Unfortunately, this will turn out to be a massive subsidy for the rich.
Posted by: Roy_H | 05 February 2013 at 05:21 AM
I can't decide if this is wistful thinking or pure Bullshit?
Posted by: Lucas | 05 February 2013 at 06:50 AM
"I can't decide if this is wistful thinking or pure Bullshit?"
Does it matter?
Chemical engineers thick fuel cell are great and electical engineers like batteries.
Mechanical engineers know that things break. Cars sold today with an ICE could still be on the road in 2030.
However, BEV and HFCV do not really work very well yet.
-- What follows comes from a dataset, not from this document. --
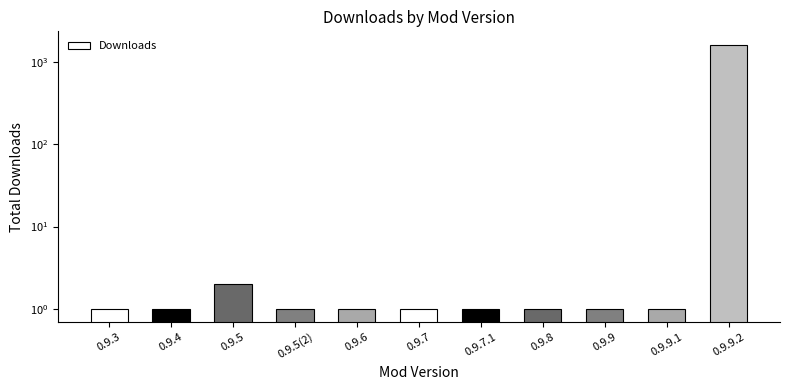

Is it true that the value at 0.9.9.2 is 629?

False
On the road does not mean much if they are not drivable.
Posted by: Kit P | 05 February 2013 at 10:04 AM
..can't place the melody..
http://scienceblog.com/887/white-house-explains-bushs-hydrogen-car-plan/ 'Freedom Fuel seeks to lower that cost enough to make fuel cell cars cost-competitive with conventional gasoline-powered vehicles by 2010..' ..
sung to, "I Stole an Election, was War President, and Stained the Human Genome" by "W and the Hydrogen Fuel Initiative".
Posted by: kelly | 05 February 2013 at 10:12 AM
Or you could just have ICE's or HEVs or PHEVs running on methane, rather than reforming it to h2.
This would also work very well in the USA where they have loads of natural Gas from Fracking etc.
Posted by: mahonj | 05 February 2013 at 10:45 AM
Despite the 'decider' 2003 hydrogen initiative, there are maybe 50 leased(not sold) fuel cell vehicles, but nearly 50,000 EV's sold in the US - just in 2012.
Yet the decades of fuel cell lies continue, sorta like Fox election projections.
Posted by: kelly | 05 February 2013 at 11:24 AM
Guess again kelly last time I checked there were several thousand fuel cell cars out there in various test fleets. Even some of the minor players have 1-200 car fleets putterin about.